O Itaú, uma das maiores instituições financeiras do Brasil, anunciou uma significativa alteração em sua política de trabalho híbrido. A partir de 2027 e 2028, dependendo da função, o banco passará a exigir uma presença maior de seus colaboradores nos escritórios. Essa decisão marca um movimento de ajuste no formato de trabalho que impactará milhares de funcionários, reforçando a tendência de retorno parcial ao ambiente corporativo em diversas empresas.

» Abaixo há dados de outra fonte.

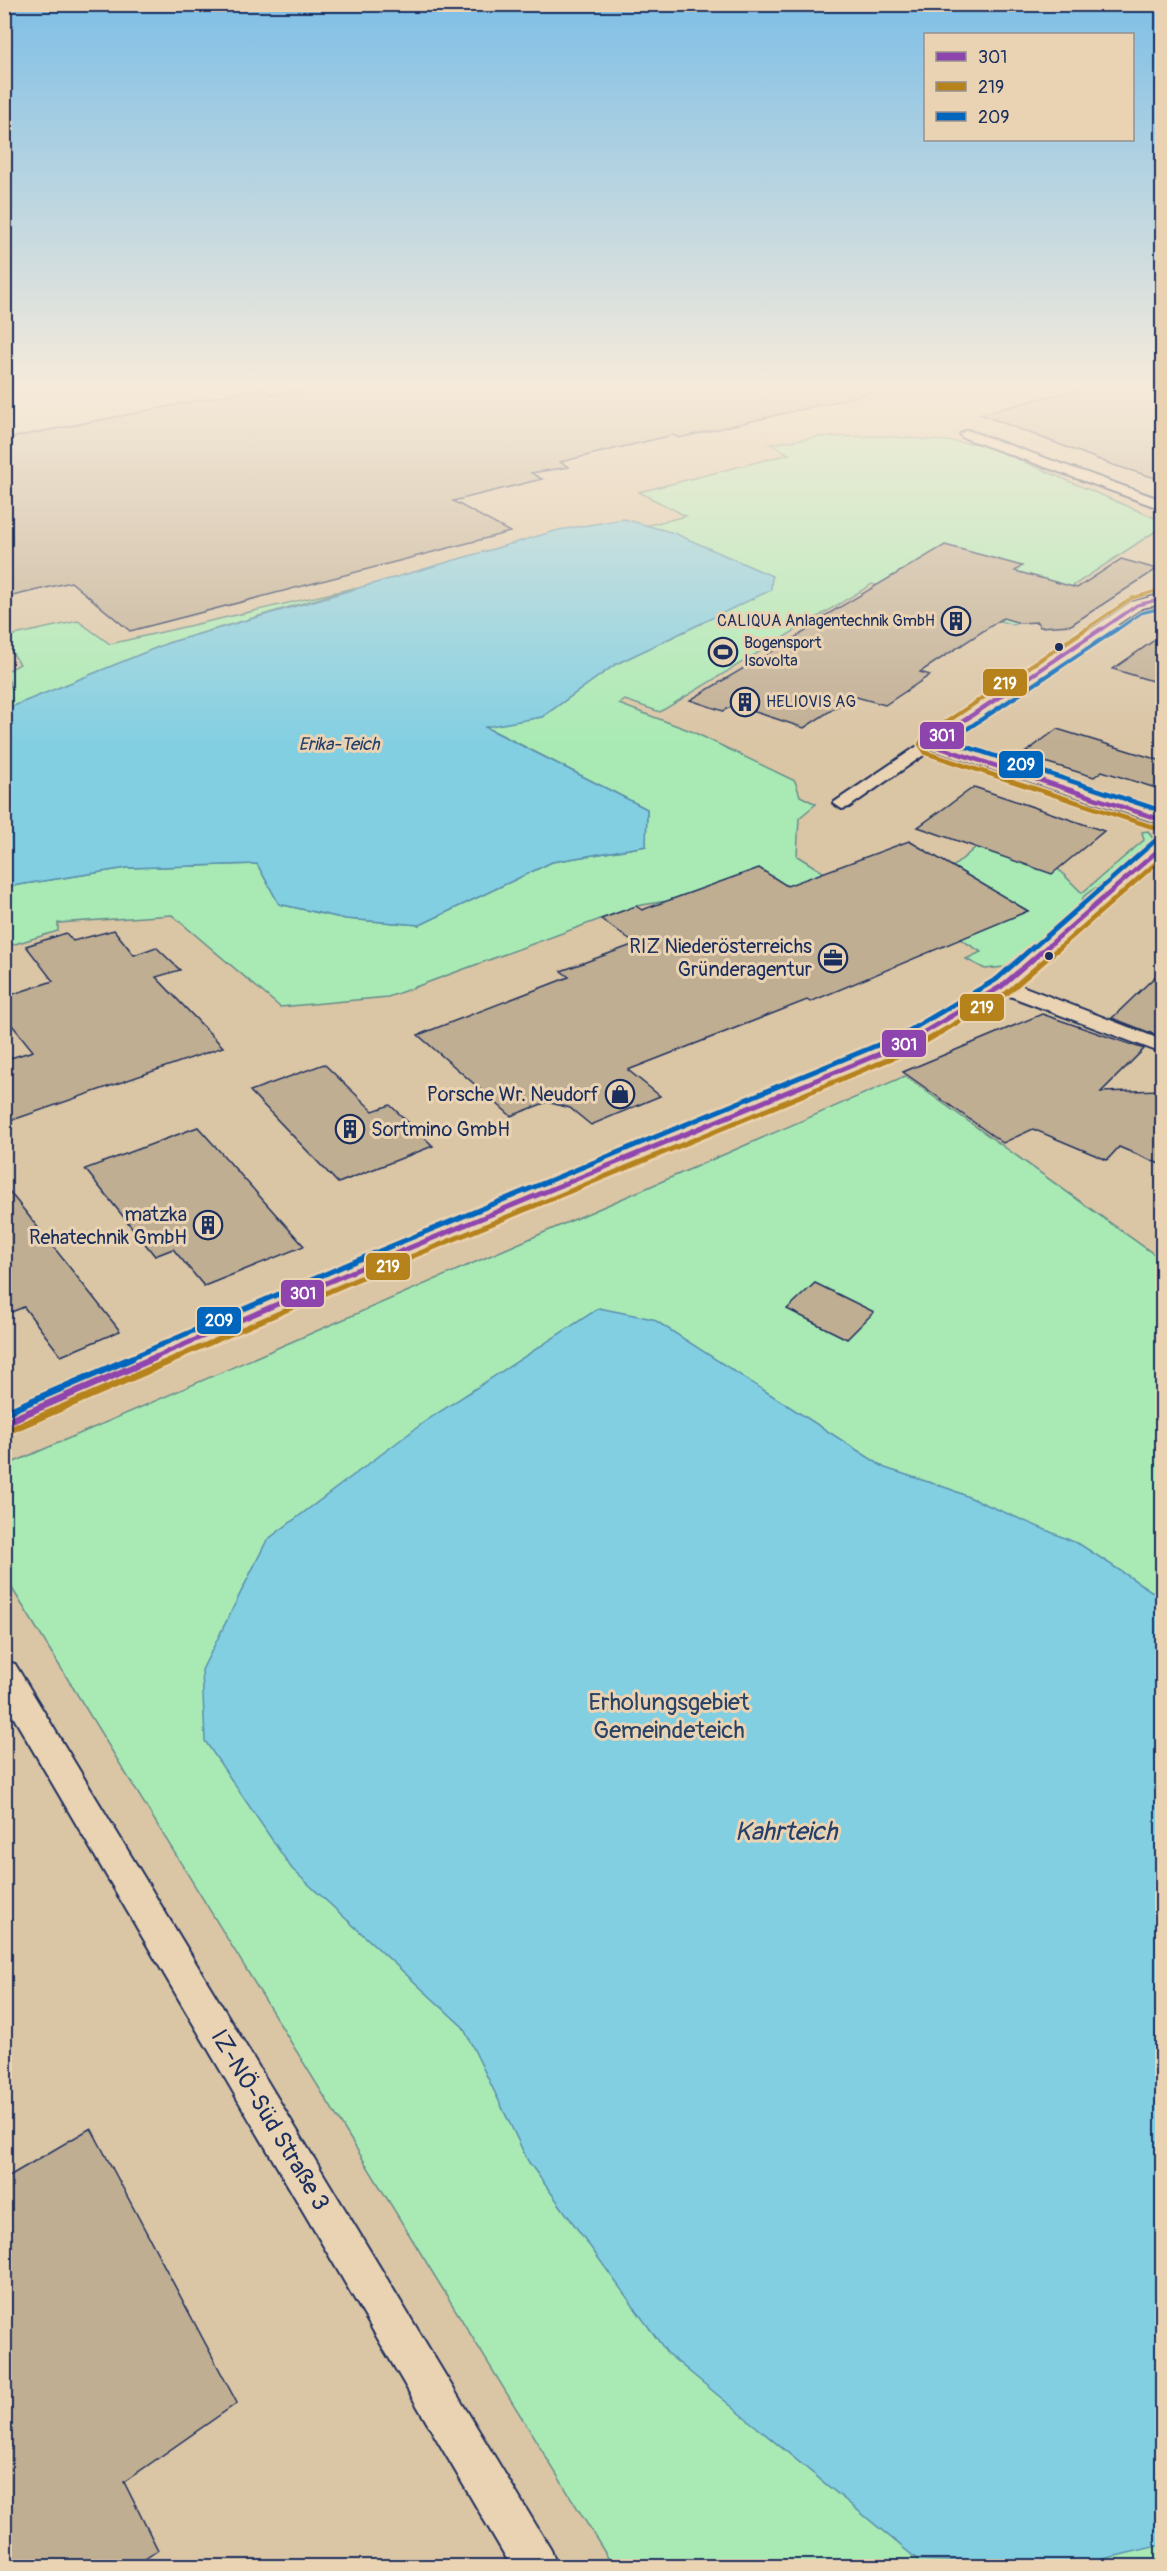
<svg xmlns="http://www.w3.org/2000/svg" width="1167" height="2571" font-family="Pangolin,sans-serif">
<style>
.built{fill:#dac5a5}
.green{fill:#a9eab4;stroke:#628c89;stroke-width:1.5}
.water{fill:#83cfe2;stroke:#598fad;stroke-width:1.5}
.building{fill:#c0ae93;stroke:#1b2f5e;stroke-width:1.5}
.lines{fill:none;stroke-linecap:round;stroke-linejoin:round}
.street-casing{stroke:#1b2f5e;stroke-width:4}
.street{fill:#ead3b3;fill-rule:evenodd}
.bus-1-far3-casing{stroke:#ead3b3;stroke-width:5}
.bus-1-far2-casing{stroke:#ead3b3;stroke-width:8}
.bus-1-far1-casing{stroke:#ead3b3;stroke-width:10}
.bus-1-casing{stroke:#ead3b3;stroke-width:11}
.bus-2-far3-casing{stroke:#ead3b3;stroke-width:5}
.bus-2-far2-casing{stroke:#ead3b3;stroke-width:8}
.bus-2-far1-casing{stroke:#ead3b3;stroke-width:10}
.bus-2-casing{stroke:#ead3b3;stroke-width:11}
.bus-3-far3-casing{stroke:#ead3b3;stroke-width:5}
.bus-3-far2-casing{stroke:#ead3b3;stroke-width:8}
.bus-3-far1-casing{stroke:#ead3b3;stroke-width:10}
.bus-3-casing{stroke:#ead3b3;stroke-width:11}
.bus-1-far3{stroke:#8e44ad;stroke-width:3}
.bus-1-far2{stroke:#8e44ad;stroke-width:4.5}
.bus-1-far1{stroke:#8e44ad;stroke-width:5}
.bus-1{stroke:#8e44ad;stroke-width:7}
.bus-2-far3{stroke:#b5821c;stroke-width:3}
.bus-2-far2{stroke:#b5821c;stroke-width:4.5}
.bus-2-far1{stroke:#b5821c;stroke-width:5}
.bus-2{stroke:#b5821c;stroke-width:7}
.bus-3-far3{stroke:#0065bd;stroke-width:3}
.bus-3-far2{stroke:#0065bd;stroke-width:4.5}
.bus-3-far1{stroke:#0065bd;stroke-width:5}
.bus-3{stroke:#0065bd;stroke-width:7}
.bus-dot{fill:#1b2f5e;stroke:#ead3b3;stroke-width:2}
.labels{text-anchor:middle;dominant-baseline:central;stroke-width:6;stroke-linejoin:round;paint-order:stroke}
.far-poi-label{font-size:16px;fill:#1b2f5e;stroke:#ead3b3;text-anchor:start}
.far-water-label{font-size:18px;font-style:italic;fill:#253f6b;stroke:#ead3b3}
.poi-label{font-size:20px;fill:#1b2f5e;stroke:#ead3b3;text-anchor:end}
.near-park-label{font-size:24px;fill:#294267;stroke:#ead3b3}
.near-street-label{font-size:24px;fill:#1b2f5e;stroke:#ead3b3}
.near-water-label{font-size:26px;font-style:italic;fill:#253f6b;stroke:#ead3b3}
.line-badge{stroke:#ead3b3;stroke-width:2}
.badge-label{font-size:16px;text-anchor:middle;font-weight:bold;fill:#fff}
</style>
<rect width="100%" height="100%" fill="#ebd3ae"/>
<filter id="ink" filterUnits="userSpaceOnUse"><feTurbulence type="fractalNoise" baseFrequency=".0167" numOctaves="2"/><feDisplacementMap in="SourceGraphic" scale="12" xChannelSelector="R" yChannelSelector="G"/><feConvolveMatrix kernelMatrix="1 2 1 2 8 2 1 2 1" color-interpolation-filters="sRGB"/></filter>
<g filter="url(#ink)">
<path class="built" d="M5,383h1157v877l-257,-184 -900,390z
M5,1577l608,989h-608z"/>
<path class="green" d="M882,436l100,8 180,77v6l-148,98 -142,-41 -212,128 -35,-12 -6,4 72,27 104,50 5,15 16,8 -17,14 -2,38 74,46 -38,14 -74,-48 -92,33 -31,5 -248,91 -108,10 -108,-92 -114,8v8l-53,16v-60l122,-19 130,-4 22,40 67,15 74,6 132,-63 94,-16 1,-37 -163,-83 58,-9 74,-53 84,-40 -175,-69 161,-39 -47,-24 150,-38 -19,-10 49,-7z
M354,588l-186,55 -163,69 -1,-22 7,-4 -6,-14 15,-8 -15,-22v-5l73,-16 32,23z
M1148,831l5,8 -4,9 -40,34 -4,-1 -21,15 -6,12 -74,59 -19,2 -19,-10 15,-7 -21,-13 68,-28 -75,-44 23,-20 82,22 24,24 62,-53 -2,-8z
M905,1076l257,184v1306h-549l-608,-989v-111z"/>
<path class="water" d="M624,519l50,14 98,43 -1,14 -155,74 -74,53 -57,10 162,82 -1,37 -94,16 -132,63 -74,-6 -67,-15 -22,-40 -130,4 -122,19 -1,-175 7,-5 157,-64 391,-113z
M599,1308l54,11 232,149 65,21 131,56 81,53v947l-84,20 -160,-5 -250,-206 -140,-193 -65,-134 -171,-158 -87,-128 -3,-71 65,-130 160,-120z"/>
<path class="building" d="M335,383h535l1,10 -192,45 -6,-3 -113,27 9,5 -38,6 11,6 -89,22 57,31 -380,99 -59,-49 -67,16v-159l257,-51 13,7z
M1116,383h46v97l-49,-15 -133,-51 119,-30 6,2z
M945,545l77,21 -7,5 62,17 44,-29 36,10 -86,56 -31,2 -3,-5 -17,1 -17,-5 -83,54 10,3 -45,30 -32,-9 -49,32 -70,-23 -11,6 -33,-11 136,-81 -3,-2z
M1162,635v49l-49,-15z
M1057,729l105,32v29l-60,-19 -8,6 -72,-22z
M974,787l130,44 -52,43 -134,-47z
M909,841l119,70 -218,91 -3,-2 -179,70 32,26 -69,29 -21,-17 -23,-6 -36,14 -93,-81 151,-58 -8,-6 74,-27 -34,-25 35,-13 6,4 117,-42 28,18z
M114,930l20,25 22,-8 24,23 -24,7 67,70 -219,76v-63l29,-9 -29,-36v-18l49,-16 -27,-35 40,-13 7,8z
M1162,970v59l-6,6 -44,-17z
M1042,1014l102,35 -43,43 61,-2v75l-43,-18 -12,13 -74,-31 -30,14 -100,-71z
M324,1064l49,47 17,-6 43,41 -95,37 -88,-92z
M198,1127l106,119 -100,40 -31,-37 -18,7 -70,-87z
M4,1185l36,45 80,101 -59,25 -37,-49 -20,8z
M815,1283l59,29 -27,27 -60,-30z
M91,2128l146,275 -113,79 34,68 -23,16h-131v-387z"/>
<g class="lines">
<g class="street-casing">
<path id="street" d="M967,430l195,70v9l-200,-72 -2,-3z
M1162,594v10l-20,4 -199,135 219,71v11l-231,-75 -82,57 -7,2 -9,-6 298,-201z
M1162,841v16l-145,127 145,56v13l-158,-59 -90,54 -542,225 -368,160v-21l350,-151 544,-223 97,-56 160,-139z
M4,1661l11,3 536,886 6,16h-46l-507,-865z"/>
</g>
<use href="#street" class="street"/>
<g class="bus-1-far3-casing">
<path id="bus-1-far3" d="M1099,631l38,-26 25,-6"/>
</g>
<g class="bus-1-far2-casing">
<path id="bus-1-far2" d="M1101,629l-172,115 233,76
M1045,949l117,-102"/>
</g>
<g class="bus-1-far1-casing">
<path id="bus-1-far1" d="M151,1359l212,-92 543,-224 96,-57 45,-39"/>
</g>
<g class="bus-1-casing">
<path id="bus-1" d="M4,1423l150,-65"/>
</g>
<g class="bus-2-far3-casing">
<path id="bus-2-far3" d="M1083,631l49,-33 28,-8"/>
</g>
<g class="bus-2-far2-casing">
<path id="bus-2-far2" d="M1086,629l-162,108 -4,7 6,9 233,76
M1058,949l104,-91"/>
</g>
<g class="bus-2-far1-casing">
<path id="bus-2-far1" d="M173,1359l194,-84 542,-224 98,-58 53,-46"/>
</g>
<g class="bus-2-casing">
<path id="bus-2" d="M8,1431l169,-73"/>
</g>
<g class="bus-3-far3-casing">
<path id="bus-3-far3" d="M1115,631l26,-18 21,-5"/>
</g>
<g class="bus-3-far2-casing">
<path id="bus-3-far2" d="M1117,629l-168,112 213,70
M1032,949l124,-109"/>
</g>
<g class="bus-3-far1-casing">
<path id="bus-3-far1" d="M128,1359l232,-100 542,-224 95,-56 36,-32"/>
</g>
<g class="bus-3-casing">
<path id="bus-3" d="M4,1413l128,-55"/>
</g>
<use href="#bus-1-far3" class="bus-1-far3"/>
<use href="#bus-1-far2" class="bus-1-far2"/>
<use href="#bus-1-far1" class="bus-1-far1"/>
<use href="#bus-1" class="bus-1"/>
<use href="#bus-2-far3" class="bus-2-far3"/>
<use href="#bus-2-far2" class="bus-2-far2"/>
<use href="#bus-2-far1" class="bus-2-far1"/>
<use href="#bus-2" class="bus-2"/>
<use href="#bus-3-far3" class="bus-3-far3"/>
<use href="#bus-3-far2" class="bus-3-far2"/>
<use href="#bus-3-far1" class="bus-3-far1"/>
<use href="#bus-3" class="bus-3"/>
</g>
</g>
<linearGradient id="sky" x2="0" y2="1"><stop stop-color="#7fbfe6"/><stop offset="0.52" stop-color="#f6ebdb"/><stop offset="1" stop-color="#f6ebdb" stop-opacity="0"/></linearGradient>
<rect width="1167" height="743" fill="url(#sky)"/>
<defs>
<g id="building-ring" transform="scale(1.5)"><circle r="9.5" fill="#ead3b3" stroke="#1b2f5e" stroke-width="1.5"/><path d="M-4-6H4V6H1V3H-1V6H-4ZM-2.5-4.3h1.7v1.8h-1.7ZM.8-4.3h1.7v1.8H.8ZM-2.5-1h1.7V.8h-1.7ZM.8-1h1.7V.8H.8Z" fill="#1b2f5e"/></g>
<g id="stadium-ring" transform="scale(1.5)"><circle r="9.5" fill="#ead3b3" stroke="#1b2f5e" stroke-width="1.5"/><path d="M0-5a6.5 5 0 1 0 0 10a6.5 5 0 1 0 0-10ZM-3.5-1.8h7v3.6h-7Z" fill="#1b2f5e"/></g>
<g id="office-ring" transform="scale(1.5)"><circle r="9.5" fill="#ead3b3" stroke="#1b2f5e" stroke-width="1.5"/><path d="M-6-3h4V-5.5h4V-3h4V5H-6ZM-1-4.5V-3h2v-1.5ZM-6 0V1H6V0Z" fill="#1b2f5e"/></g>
<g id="shop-ring" transform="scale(1.5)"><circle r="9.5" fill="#ead3b3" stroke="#1b2f5e" stroke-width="1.5"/><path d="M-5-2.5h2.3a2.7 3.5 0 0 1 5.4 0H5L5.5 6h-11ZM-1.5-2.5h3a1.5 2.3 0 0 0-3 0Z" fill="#1b2f5e"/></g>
</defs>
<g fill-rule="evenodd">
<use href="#building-ring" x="956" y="621"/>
<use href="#stadium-ring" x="723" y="652"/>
<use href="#building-ring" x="745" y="702"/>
<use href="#office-ring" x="833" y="958"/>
<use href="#shop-ring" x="620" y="1094"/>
<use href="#building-ring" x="350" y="1129"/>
<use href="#building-ring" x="208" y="1225"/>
</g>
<g class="bus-dot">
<circle cx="1059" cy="647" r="5"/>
<circle cx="1049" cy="956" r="5"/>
</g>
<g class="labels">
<g class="far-poi-label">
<text x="935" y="621" text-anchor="end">CALIQUA Anlagentechnik GmbH</text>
<text x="744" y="643">Bogensport<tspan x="744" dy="18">Isovolta</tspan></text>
<text x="766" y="702">HELIOVIS AG</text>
</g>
<g class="far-water-label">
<text x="339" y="744">Erika-Teich</text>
</g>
<g class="poi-label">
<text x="812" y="946">RIZ Niederösterreichs<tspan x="812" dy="23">Gründeragentur</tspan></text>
<text x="599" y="1094">Porsche Wr. Neudorf</text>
<text x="371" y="1129" text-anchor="start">Sortmino GmbH</text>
<text x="187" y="1214">matzka<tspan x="187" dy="23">Rehatechnik GmbH</tspan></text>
</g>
<g class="near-park-label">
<text x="669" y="1702">Erholungsgebiet<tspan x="669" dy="28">Gemeindeteich</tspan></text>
</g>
<g class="near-street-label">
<text transform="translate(270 2120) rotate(59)">IZ-NÖ-Süd Straße 3</text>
</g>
<g class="near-water-label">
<text x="786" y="1832">Kahrteich</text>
</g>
</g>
<g class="line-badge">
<rect x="982" y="668" width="46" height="29" rx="6" fill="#b5821c"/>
<rect x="919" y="721" width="46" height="29" rx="6" fill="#8e44ad"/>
<rect x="998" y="750" width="46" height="29" rx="6" fill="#0065bd"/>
<rect x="959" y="993" width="46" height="29" rx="6" fill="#b5821c"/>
<rect x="881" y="1029" width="46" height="29" rx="6" fill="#8e44ad"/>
<rect x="365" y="1252" width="46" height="29" rx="6" fill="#b5821c"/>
<rect x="280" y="1279" width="45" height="29" rx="6" fill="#8e44ad"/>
<rect x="196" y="1306" width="46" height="29" rx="6" fill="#0065bd"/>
</g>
<g class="badge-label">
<text x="1005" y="689">219</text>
<text x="942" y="741">301</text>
<text x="1021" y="770">209</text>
<text x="982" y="1013">219</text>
<text x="904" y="1050">301</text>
<text x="388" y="1272">219</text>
<text x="303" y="1299">301</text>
<text x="219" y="1326">209</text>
</g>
<rect width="1167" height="2571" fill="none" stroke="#ead3b3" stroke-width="24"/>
<rect x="12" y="12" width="1143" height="2547" fill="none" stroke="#1b2f5e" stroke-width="2" filter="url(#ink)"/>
<rect x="924" y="33" width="210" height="108" fill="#ead3b3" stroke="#979191" stroke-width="1.5"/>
<rect x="936" y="52" width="30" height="9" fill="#8e44ad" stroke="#979191" stroke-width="1.5"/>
<text x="978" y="63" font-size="18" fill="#1b2f5e">301</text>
<rect x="936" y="82" width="30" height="9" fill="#b5821c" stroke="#979191" stroke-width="1.5"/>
<text x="978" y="93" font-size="18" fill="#1b2f5e">219</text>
<rect x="936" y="112" width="30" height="9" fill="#0065bd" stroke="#979191" stroke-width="1.5"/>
<text x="978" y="123" font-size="18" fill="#1b2f5e">209</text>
</svg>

Detalhes das Novas Exigências e Cronograma
Atualmente, os funcionários do Itaú em regime híbrido precisam comparecer ao escritório por um mínimo de oito dias por mês. Com a nova diretriz, essa regra será substancialmente modificada. Para a maioria dos colaboradores, a exigência passará a ser de três dias presenciais por semana, com implementação prevista para o primeiro trimestre de 2028. Já os superintendentes, que ocupam posições de liderança, verão a mudança ser antecipada, sendo esperados no escritório por quatro dias semanais a partir de janeiro de 2027, alinhando-se ao modelo já adotado pelos diretores da instituição.
A Justificativa do Banco e o Período de Transição
Em comunicado, o Itaú esclareceu que a redefinição de seu modelo de trabalho reflete a necessidade da organização de adaptar suas práticas conforme o cenário e as demandas do momento. O banco também enfatizou a preocupação em garantir uma transição suave para sua equipe. Para isso, foi estabelecido um período de adaptação, permitindo que os colaboradores e suas famílias organizem suas rotinas pessoais de forma progressiva, evitando impactos abruptos.
Impacto na Cultura Corporativa
Essa alteração sugere uma busca por maior sinergia e colaboração presencial, valores que o banco parece querer fortalecer em seu ambiente de trabalho. A convivência diária pode estimular a troca de ideias e o desenvolvimento de uma cultura mais coesa, desafios frequentemente percebidos em modelos puramente remotos ou com pouca interação física.
A Posição do Sindicato e Questões Levantadas
O Sindicato dos Bancários de São Paulo, Osasco e Região manifestou surpresa com o anúncio do Itaú, ressaltando que não houve qualquer tipo de negociação prévia sobre as novas diretrizes. Em resposta, a entidade solicitou uma reunião urgente com a administração do banco para debater os efeitos dessa decisão sobre os trabalhadores. Além disso, o sindicato expressou preocupação com a infraestrutura física dos escritórios, prometendo monitorar de perto as condições de retorno, dado que há relatos sobre uma possível insuficiência de espaço para acomodar confortavelmente todos os funcionários.
Panorama do Mercado: Outras Instituições Financeiras em Movimento
A decisão do Itaú não é um caso isolado no setor financeiro brasileiro. Diversas outras grandes instituições também têm reavaliado e ajustado seus formatos de trabalho pós-pandemia. Em novembro, o Nubank informou que exigirá a presença de seus funcionários nos escritórios por, no mínimo, dois dias por semana a partir do segundo semestre de 2026. O Bradesco, por sua vez, encerrou o regime de home office para cerca de 900 colaboradores no início deste ano. Tais movimentos indicam uma tendência de consolidação do modelo híbrido com maior foco no trabalho presencial, buscando um equilíbrio entre flexibilidade e a necessidade de interação no ambiente físico. Vale lembrar que, no ano anterior, o Itaú já havia desligado cerca de mil funcionários sob regimes híbrido ou remoto, justificando a medida como resultado de uma revisão minuciosa de condutas ligadas ao trabalho remoto e registro de jornada.
A mudança nas regras de trabalho híbrido do Itaú representa um ajuste significativo na dinâmica corporativa de uma das maiores instituições do país. Embora o banco justifique a decisão como uma adaptação às necessidades atuais e estabeleça um período de transição, a repercussão junto ao sindicato e as preocupações com a infraestrutura demonstram a complexidade de gerenciar essas transformações. Este cenário reforça a importância de um diálogo contínuo entre empresas e trabalhadores para garantir que as novas políticas de trabalho híbrido sejam implementadas de forma justa e eficaz, acompanhando as evoluções do mercado e priorizando o bem-estar dos colaboradores.